---- Ellen Dissanayake
I miss making art. I miss making Art with a capital "A". I haven't had much time lately to make anything, let alone examples for my students. I definitely haven't had time to make art that is important to me and allows me to be creative and feel the rush that comes from creating. I miss it.
I usually have a work of art that I can spend a little time on each evening, but each evening has been running errands, doing school work (grading, reading articles, etc.), or coaching. It's not as if my life is all work and no play, but the play right now is few and far between and doesn't involve art. I really don't think that's very good for me. There's something I feel I tap in to when I hit a groove while I'm working on something. There's a buzz. Its as if its not just me working on it, but I have tapped into some creative frequency and all I have to do use allow it to take me over. I picture it as some wavelength floating by in the air, once I in the right frame of mind to see it, all I need to do is reach out and touch it.... the next thing I know, hours have gone by and I have made a ton of progress on a work. I often have to step back and see what I've done because I wasn't even thinking much... I was just making. I miss this.
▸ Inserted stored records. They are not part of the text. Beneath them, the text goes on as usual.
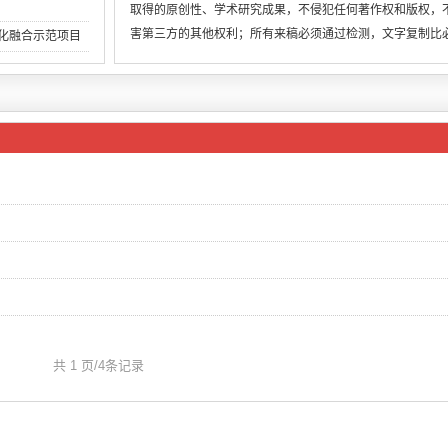
取得的原创性、学术研究成果，不侵犯任何著作权和版权，
害第三方的其他权利；所有来稿必须通过检测，文字复制比
两化融合示范项目
低于用稿标准，引
共 1 页/4条记录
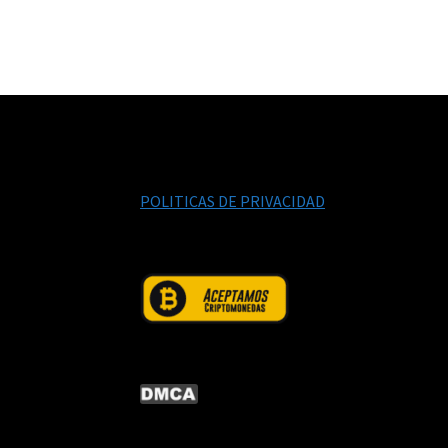
POLITICAS DE PRIVACIDAD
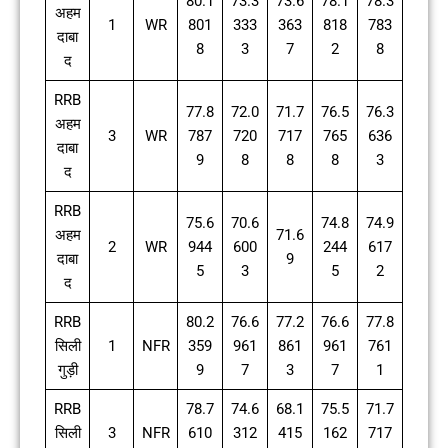
80.1
73.3
73.6
78.1
78.3
अहम
1
WR
801
333
363
818
783
दाबा
8
3
7
2
8
द
RRB
77.8
72.0
71.7
76.5
76.3
अहम
3
WR
787
720
717
765
636
दाबा
9
8
8
8
3
द
RRB
75.6
70.6
74.8
74.9
अहम
71.6
2
WR
944
600
244
617
दाबा
9
5
3
5
2
द
RRB
80.2
76.6
77.2
76.6
77.8
सिली
1
NFR
359
961
861
961
761
गुड़ी
9
7
3
7
1
RRB
78.7
74.6
68.1
75.5
71.7
सिली
3
NFR
610
312
415
162
717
I can tell I miss art because I've been crabby and more irritable. I feel like I'm not able to get "stuff" out of my creative system. I'm not as calm or happy. I feel as if something is passing by that's important and I can't see it. It feels like there's some beautiful astrological event happening that I know about, but I don't have time to go see it. Below is an artwork I made a little while ago about such an astrological event.
I read a book while taking classes for my Master's called Homo Aestheticus. In this book, Dissanayake lays out an argument that art comes from a biological and evolutionary need. We developed an ability to create art because it helped us evolve and is an ingrained biological need. Her argument is that almost anything can be art, but we all feel the need to make things special through alteration or arrangement. An example would be how people long ago may have decorated their water-carrying bowl because it took them a long time to make and it was important to them. Decorating it made it more important and something to take care of. But people arrange furniture, decorate their phone cases, rearrange their clothes by color, etc. and it could be considered art.
I think some people have more of a biological need for art than others. They have a need to create and do. This may lead them down many paths, but it is there. When I was working on redoing my garage this summer and building a work table and shelves, I was very happy. I could have worked on it all day. I wasn't making "art", but I was "making" and was very satisfied. I believe I am a person that has some kind of internal motor driven by creating things or arranging them. I think everyone has that, actually, but I need a little more creating to fuel my internal engine than maybe others do.
I think I could be making a lot of different things and it would satisfy my need, I just happened to choose visual arts a long time ago as my outlet. You'd think, as an art teacher, I would be making stuff all the time.... I really wish that was true. I wish I had time to make examples. I wish I could just be creative in class while the kids work, but, unfortunately, that is not reality. In reality, I have meetings 3-4 days a week during my planning times. In reality, I have to work on literacy standards and collect data to present at meetings about formative assessment. In reality, I spend a lot of my time on "teacher stuff" as directed from the powers that be and that stuff doesn't really involve art or satisfy my need to create.
So right now, I really miss Art. I need to make and create. I need to carve out some time for it soon or I feel I may start cracking at the edges.
I read a book while taking classes for my Master's called Homo Aestheticus. In this book, Dissanayake lays out an argument that art comes from a biological and evolutionary need. We developed an ability to create art because it helped us evolve and is an ingrained biological need. Her argument is that almost anything can be art, but we all feel the need to make things special through alteration or arrangement. An example would be how people long ago may have decorated their water-carrying bowl because it took them a long time to make and it was important to them. Decorating it made it more important and something to take care of. But people arrange furniture, decorate their phone cases, rearrange their clothes by color, etc. and it could be considered art.
I think some people have more of a biological need for art than others. They have a need to create and do. This may lead them down many paths, but it is there. When I was working on redoing my garage this summer and building a work table and shelves, I was very happy. I could have worked on it all day. I wasn't making "art", but I was "making" and was very satisfied. I believe I am a person that has some kind of internal motor driven by creating things or arranging them. I think everyone has that, actually, but I need a little more creating to fuel my internal engine than maybe others do.
I think I could be making a lot of different things and it would satisfy my need, I just happened to choose visual arts a long time ago as my outlet. You'd think, as an art teacher, I would be making stuff all the time.... I really wish that was true. I wish I had time to make examples. I wish I could just be creative in class while the kids work, but, unfortunately, that is not reality. In reality, I have meetings 3-4 days a week during my planning times. In reality, I have to work on literacy standards and collect data to present at meetings about formative assessment. In reality, I spend a lot of my time on "teacher stuff" as directed from the powers that be and that stuff doesn't really involve art or satisfy my need to create.
So right now, I really miss Art. I need to make and create. I need to carve out some time for it soon or I feel I may start cracking at the edges.